The plays, which date back to the 1300s, were a way of dramatising the Christian message when the Bible, which was in Latin, was out of reach to ordinary people. They start with the Creation and end with Judgement Day, taking in the 10 plagues and the crossing of the Red Sea, the flight into Egypt, the Last Supper and the birth and trial of Jesus.

They were last performed in the Minster in 2000 and Bradford-born Mike Poulton, who supplied the script then, returns with a shorter version along with musical director Dr Richard Shepherd, who wrote the score for the Millennium Mystery Plays.

Poulton, whose recent work includes adaptations of Wolf Hall and Bring up the Bodies for the Royal Shakespeare Company, has knocked 20 minutes off the 2000 script. He said: “I wanted it to come in at two and a half hours. I think audiences have a shorter time span (but) they will stay with it providing you keep their attention.

“The original plays started on the Feast of Corpus Christi at 4.30am and went on til midnight with breaks in-between – like watching a series of short programmes. We had to find a different way.”

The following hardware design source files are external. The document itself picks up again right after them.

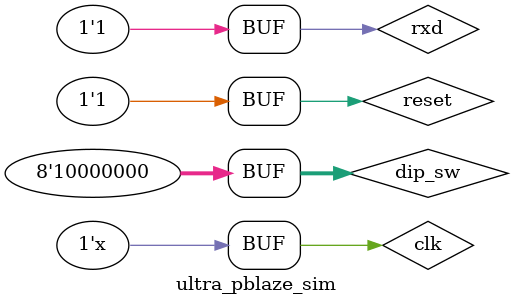
<source format=v>
`timescale 1ns / 1ps


module ultra_pblaze_sim;

	// Inputs
	reg reset;
	reg clk;
	reg rxd;
	reg [7:0] dip_sw;

	// Outputs
	wire txd;
	wire [7:0] data;

	// Instantiate the Unit Under Test (UUT)
	ultra_pblaze uut (
		.reset(reset), 
		.clk(clk), 
		.txd(txd), 
		.rxd(rxd), 
		.dip_sw(dip_sw), 
		.data(data)
	);

	initial begin
		// Initialize Inputs
		reset = 0;
		clk = 0;
		rxd = 0;
		dip_sw = 0;

		// Wait 100 ns for global reset to finish
		#20;
        		dip_sw = 8'h80;
				rxd = 8'h52;
		#10;
        		dip_sw = 8'h80;
				rxd = 8'h30;
		#10;
       		dip_sw = 8'h80;
				rxd = 8'h31;
		#10;
       		dip_sw = 8'h80;
				rxd = 8'h32;
		#10;
       		dip_sw = 8'h80;
				rxd = 8'h0D;	
		#20;
       		dip_sw = 8'h80;
				rxd = 8'h52;
		#10;
       		dip_sw = 8'h80;
				rxd = 8'h33;
		#10;
       		dip_sw = 8'h80;
				rxd = 8'h34;
		#10;
       		dip_sw = 8'h80;
				rxd = 8'h35;
		#10;
       		dip_sw = 8'h80;
				rxd = 8'h0D;					
		#30;
				reset = 1;
	end
      
	always begin
		#5 clk = ~clk;
	end
	
endmodule


</source>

The early scripts were hidden away after the Reformation until they were rediscovered in the Victorian period. Poulton’s version aims to preserve the “Yorkshire twang”. He said: “I’ve kept as close to the original as I possibly can but there are parts that are inaccessible because of the vocabulary. I’ve tried to preserve the language patterns, the Yorkshire twang.

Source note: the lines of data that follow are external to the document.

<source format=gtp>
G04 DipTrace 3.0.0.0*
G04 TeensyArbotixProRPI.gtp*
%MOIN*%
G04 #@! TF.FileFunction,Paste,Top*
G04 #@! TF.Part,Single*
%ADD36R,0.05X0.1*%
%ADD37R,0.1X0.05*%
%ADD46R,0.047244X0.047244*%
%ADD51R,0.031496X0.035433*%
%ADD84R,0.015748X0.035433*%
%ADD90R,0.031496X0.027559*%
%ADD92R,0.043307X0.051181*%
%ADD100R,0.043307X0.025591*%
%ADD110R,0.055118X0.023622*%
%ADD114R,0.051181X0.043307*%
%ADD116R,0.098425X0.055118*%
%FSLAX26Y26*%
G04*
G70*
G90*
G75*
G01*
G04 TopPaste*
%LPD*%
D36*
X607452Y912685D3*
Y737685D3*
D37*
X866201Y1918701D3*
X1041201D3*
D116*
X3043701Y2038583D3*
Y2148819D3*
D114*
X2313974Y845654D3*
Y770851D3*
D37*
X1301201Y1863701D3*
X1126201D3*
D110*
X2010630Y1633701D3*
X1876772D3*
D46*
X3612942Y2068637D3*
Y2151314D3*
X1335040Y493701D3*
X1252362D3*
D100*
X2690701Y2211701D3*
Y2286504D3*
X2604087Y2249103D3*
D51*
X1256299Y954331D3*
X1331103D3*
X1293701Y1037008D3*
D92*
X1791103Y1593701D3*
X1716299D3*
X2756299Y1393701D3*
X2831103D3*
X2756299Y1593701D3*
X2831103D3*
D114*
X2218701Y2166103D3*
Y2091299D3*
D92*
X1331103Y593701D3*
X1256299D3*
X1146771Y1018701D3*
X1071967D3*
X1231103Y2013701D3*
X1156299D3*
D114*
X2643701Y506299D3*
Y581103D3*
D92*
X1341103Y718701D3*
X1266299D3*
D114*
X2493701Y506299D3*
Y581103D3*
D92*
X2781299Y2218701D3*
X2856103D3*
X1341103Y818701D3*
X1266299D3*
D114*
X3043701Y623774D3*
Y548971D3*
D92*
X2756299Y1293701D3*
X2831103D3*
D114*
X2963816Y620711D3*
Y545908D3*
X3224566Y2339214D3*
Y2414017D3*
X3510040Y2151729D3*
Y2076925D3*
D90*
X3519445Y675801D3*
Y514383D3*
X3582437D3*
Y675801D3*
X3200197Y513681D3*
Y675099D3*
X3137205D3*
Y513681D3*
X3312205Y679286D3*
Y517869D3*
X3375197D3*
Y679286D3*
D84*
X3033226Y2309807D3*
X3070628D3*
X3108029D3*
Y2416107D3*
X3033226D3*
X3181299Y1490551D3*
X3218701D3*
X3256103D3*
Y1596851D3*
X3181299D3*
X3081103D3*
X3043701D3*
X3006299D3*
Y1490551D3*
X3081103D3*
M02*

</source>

“They were written by the priests, but performed by the people of York for the people of York. We call it the greatest story ever told – it reflects everything that happens in

the life of a man and a woman and very experience they encounter.”

The 160-strong cast is backed up by 240 backstage volunteers, who come from all different walks of life. In all 2,000 hours have been spent on completing the stage, while skilled volunteers have made a host of props including 48 wings, 50 halos and a crown of thorns. People have bought tickets from Europe, the Far East, from the USA and Canada, as well as from York, Yorkshire and the rest of the UK.

Dr Sentamu urged people to come and see the spectacle. He said: “I saw the set for the first time last Sunday for the ordination of 20 priests, having been out on the road as part of my Pilgrimage. The setting is stunning.

“York Minster’s long nave has been transformed into a great theatre, and if you haven’t yet got your ticket to come and see the Mystery Plays in this magnificent setting – don’t delay.”

Dean of York Minster Vivienne Faull added: “After a gap of 16 years it is a great pleasure and enormously exciting to stage the Mystery Plays at York Minister again. The stories of the plays are stamped across the very fabric of the cathedral, from the carvings in the stonework to the stained glass in the Great East Window, which depicts the cycles dramatised in the plays.”

Restoration drama

Produced originally by York’s craft guilds, the plays were banned by the Tudor monarchy in 1569.

They were bought back to the public’s attention through the persistence of an American antiquarian, Lucy Toulin Smith, who had them republished in 1885.

The performances were revived in 1951 as part of the Festival of Britain.

In keeping with tradition cast members over the last 60 years have been amateurs drawn from the local community with just one professional actor.

Famous faces over the years have included Dame Judi Dench, Robson Green and Ray Stevenson.